Here's an example of creating a junction table (whose foreign keys form a compound primary key) using a modified version of the traditional suppliers and parts database:

>>> suppliers = resource(
...     'sqlite:///%s::suppliers' % fn,
...     dshape='var * {id: int64, name: string}',
...     primary_key=['id']
... )
>>> parts = resource(
...     'sqlite:///%s::parts' % fn,
...     dshape='var * {id: int64, name: string, region: string}',
...     primary_key=['id']
... )
>>> suppart = resource(
...     'sqlite:///%s::suppart' % fn,
...     dshape='var * {supp_id: map[int64, T], part_id: map[int64, U]}',
...     primary_key=['supp_id', 'part_id'],
...     foreign_keys={
...         'supp_id': suppliers.c.id,
...         'part_id': parts.c.id
...     }
... )
>>> from odo import discover
>>> print(discover(suppart))
var * {
    supp_id: map[int64, {id: int64, name: string}],
    part_id: map[int64, {id: int64, name: string, region: string}]
}

Foreign Key Relationship Failure Modes

Some databases support the notion of having a foreign key reference one column from another table's compound primary key. For example

>>> product_dshape = """
... var * {
...     product_no: int32,
...     product_sku: string,
...     name: ?string,
...     price: ?float64
... }
... """
>>> products = resource(
...     'sqlite:///%s::products' % fn,
...     dshape=product_dshape,
...     primary_key=['product_no', 'product_sku']
... )
>>> orders_dshape = """
... var * {
...   order_id: int32,
...   product_no: map[int32, T],
...   quantity: ?int32
... }
... """
>>> orders = resource(
...     'sqlite:///%s::orders' % fn,
...     dshape=orders_dshape,
...     primary_key=['order_id'],
...     foreign_keys={
...         'product_no': products.c.product_no
...         # no reference to product_sku, okay for sqlite, but not postgres
...     }
... )

Here we see that when the orders table is constructed, only one of the columns contained in the primary key of the products table is included.

SQLite is an example of one database that allows this.
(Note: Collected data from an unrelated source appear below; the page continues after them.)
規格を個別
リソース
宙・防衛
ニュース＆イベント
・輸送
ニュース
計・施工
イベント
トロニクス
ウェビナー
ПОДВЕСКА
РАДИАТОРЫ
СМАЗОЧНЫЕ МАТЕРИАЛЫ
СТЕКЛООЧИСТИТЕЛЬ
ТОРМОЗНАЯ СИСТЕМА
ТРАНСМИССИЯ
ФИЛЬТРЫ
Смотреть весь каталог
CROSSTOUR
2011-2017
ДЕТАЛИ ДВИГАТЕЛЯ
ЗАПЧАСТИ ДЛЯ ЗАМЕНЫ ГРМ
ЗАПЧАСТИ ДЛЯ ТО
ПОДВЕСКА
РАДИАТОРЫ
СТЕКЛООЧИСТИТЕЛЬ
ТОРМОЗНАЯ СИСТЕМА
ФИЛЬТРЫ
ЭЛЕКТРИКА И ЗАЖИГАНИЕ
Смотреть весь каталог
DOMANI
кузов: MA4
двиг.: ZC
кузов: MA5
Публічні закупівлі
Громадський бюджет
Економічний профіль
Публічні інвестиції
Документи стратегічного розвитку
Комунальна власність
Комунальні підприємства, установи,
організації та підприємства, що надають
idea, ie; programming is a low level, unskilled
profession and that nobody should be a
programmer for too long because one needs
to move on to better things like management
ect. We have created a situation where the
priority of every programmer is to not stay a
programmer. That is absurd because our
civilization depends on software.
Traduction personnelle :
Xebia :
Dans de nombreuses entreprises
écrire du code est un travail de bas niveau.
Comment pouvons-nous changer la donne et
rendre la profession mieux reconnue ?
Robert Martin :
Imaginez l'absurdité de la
Other databases such as PostgreSQL will raise an error if the table containing the foreign keys doesn't have a reference to all of the columns of the compound primary key.
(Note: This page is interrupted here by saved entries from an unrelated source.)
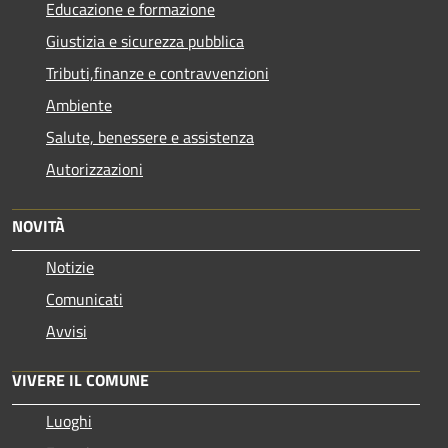
Educazione e formazione
Giustizia e sicurezza pubblica
Tributi,finanze e contravvenzioni
Ambiente
Salute, benessere e assistenza
Autorizzazioni
NOVITÀ
Notizie
Comunicati
Avvisi
VIVERE IL COMUNE
Luoghi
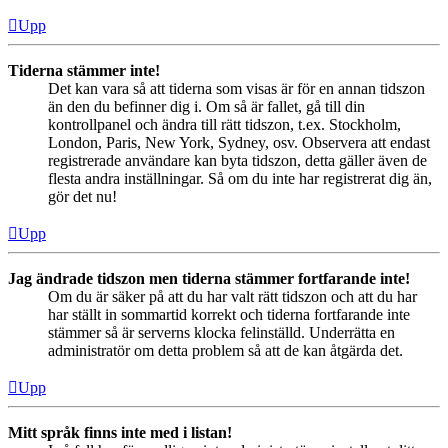
Upp
Tiderna stämmer inte!
Det kan vara så att tiderna som visas är för en annan tidszon
än den du befinner dig i. Om så är fallet, gå till din
kontrollpanel och ändra till rätt tidszon, t.ex. Stockholm,
London, Paris, New York, Sydney, osv. Observera att endast
registrerade användare kan byta tidszon, detta gäller även de
flesta andra inställningar. Så om du inte har registrerat dig än,
gör det nu!
Upp
Jag ändrade tidszon men tiderna stämmer fortfarande inte!
Om du är säker på att du har valt rätt tidszon och att du har
har ställt in sommartid korrekt och tiderna fortfarande inte
stämmer så är serverns klocka felinställd. Underrätta en
administratör om detta problem så att de kan åtgärda det.
Upp
Mitt språk finns inte med i listan!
Odo has no opinion on this, so if the database allows it, then odo will allow it. This is an intentional choice.

However, it can also lead to confusing situations where something works with SQLite, but not with PostgreSQL. These are not bugs in odo, they are an explicit choice to allow flexibility with potentially large already-existing systems.

Amazon Redshift

When using Amazon Redshift the error reporting leaves much to be desired. Many errors look like this:

InternalError: (psycopg2.InternalError) Load into table 'tmp0' failed.  Check 'stl_load_errors' system table for details.

If you're reading in CSV data from S3, check to make sure that

  1. The delimiter is correct. We can't correctly infer everything, so you may have to pass that value in as e.g., delimiter='|'.
  2. You passed in the compression='gzip' keyword argument if your data are compressed as gzip files.

If you're still getting an error and you're sure both of the above are correct, please report a bug on the odo issue tracker

We have an open issue (:issue:`298`) to discuss how to better handle the problem of error reporting when using Redshift.